> **What you should do**:
Answer these questions using the text on the Sidi Amar Kammoun mausoleum.
1. What two styles does the minaret's architecture combine?
2. How many lines does the text on each commemorative plaque have?
3. Who was Sidi Amar Kammoun's master?

> **Supplied passage**:
Comparing to the other mausoleums of the medina, Sidi Amar Kammoun mausoleum differs by the hybrid architecture of its minaret which combines both the old local style and Moroccan influences imported by the Hafsids and the Ottomans.

The minaret, of square shape, culminates at a height of 9,30 meters. Its summit is equipped with a platform crowned with merlons2.

The north facade of the minaret is decorated with two rectangular commemorative plaques, contiguous just below the engraved calligraphy band. The right plate measures 49 cm high and 25 cm long, while the left, which is currently at risk of losing all its details, is 50 cm high and 25 cm long. The texts of nine lines each are written with a partially punctuated Tunisian style. Apart from these plates, the facades are richly decorated with moldings, serrations and architectural elements.

== Sidi Amar Kammoun ==
Sidi Amar Kammoun represents one of the most important icons of Sfaxian Sufism of the 18th century. Nowadays, it still keeps very important place in the Sfaxian community. Mahmoud Megdiche has devoted a big part of his book Nouzhat El Anthar (Arabic: نزهة الأنظار) to highlight his qualities and accomplishments.

He received much of his education from his master, Sheikh Sidi Ameur El Mzoughi, and was very close to Murad II Bey.

> **Data listing**:
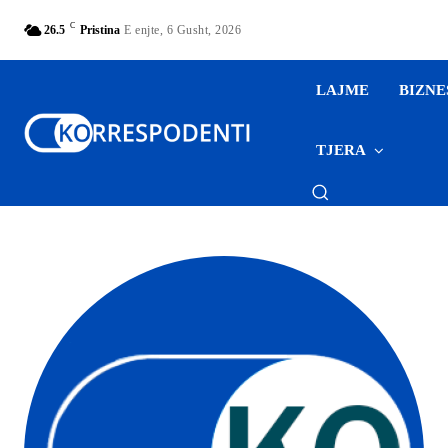
C
26.5
Pristina
E enjte, 6 Gusht, 2026
LAJME
BIZNE
TJERA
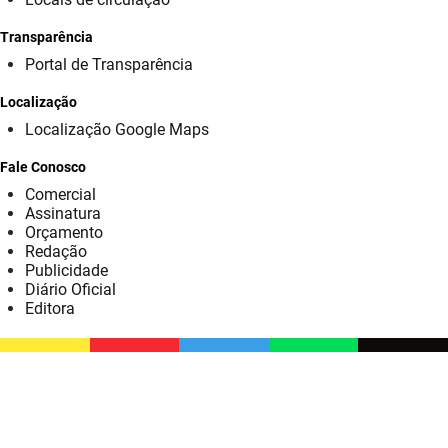
SUDEMA
Transparência
SUPLAN
Portal de Transparência
UEPB
Localização
Localização Google Maps
Fale Conosco
Comercial
Assinatura
Orçamento
Redação
Publicidade
Diário Oficial
Editora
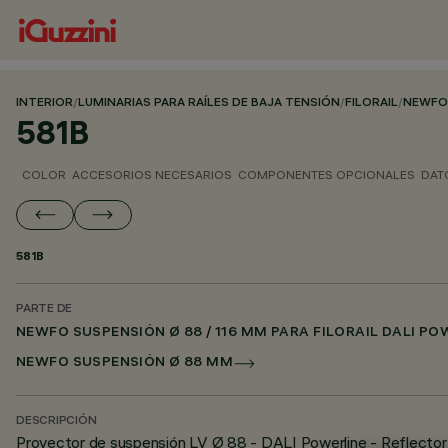
INTERIOR
/
LUMINARIAS PARA RAÍLES DE BAJA TENSIÓN
/
FILORAIL
/
NEWFO 
581B
COLOR
ACCESORIOS NECESARIOS
COMPONENTES OPCIONALES
DAT
581B
PARTE DE
NEWFO SUSPENSIÓN Ø 88 / 116 MM PARA FILORAIL DALI PO
NEWFO SUSPENSIÓN Ø 88 MM
DESCRIPCIÓN
Proyector de suspensión LV Ø 88 - DALI Powerline - Reflector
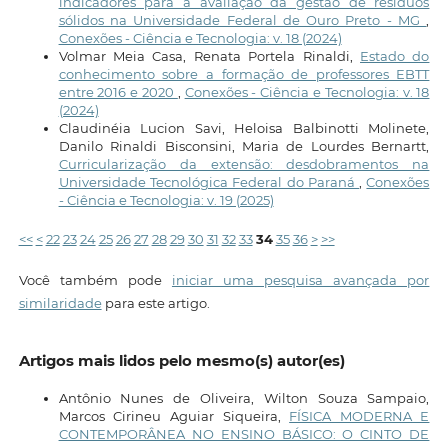
indicadores para a avaliação da gestão de resíduos
sólidos na Universidade Federal de Ouro Preto - MG
,
Conexões - Ciência e Tecnologia: v. 18 (2024)
Volmar Meia Casa, Renata Portela Rinaldi,
Estado do
conhecimento sobre a formação de professores EBTT
entre 2016 e 2020
,
Conexões - Ciência e Tecnologia: v. 18
(2024)
Claudinéia Lucion Savi, Heloisa Balbinotti Molinete,
Danilo Rinaldi Bisconsini, Maria de Lourdes Bernartt,
Curricularização da extensão: desdobramentos na
Universidade Tecnológica Federal do Paraná
,
Conexões
- Ciência e Tecnologia: v. 19 (2025)
<<
<
22
23
24
25
26
27
28
29
30
31
32
33
34
35
36
>
>>
Você também pode
iniciar uma pesquisa avançada por
similaridade
para este artigo.
Artigos mais lidos pelo mesmo(s) autor(es)
Antônio Nunes de Oliveira, Wilton Souza Sampaio,
Marcos Cirineu Aguiar Siqueira,
FÍSICA MODERNA E
CONTEMPORÂNEA NO ENSINO BÁSICO: O CINTO DE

> **Exercise solution**:
1. The old local style and Moroccan influences imported by the Hafsids and the Ottomans.
2. Nine lines each.
3. Sheikh Sidi Ameur El Mzoughi.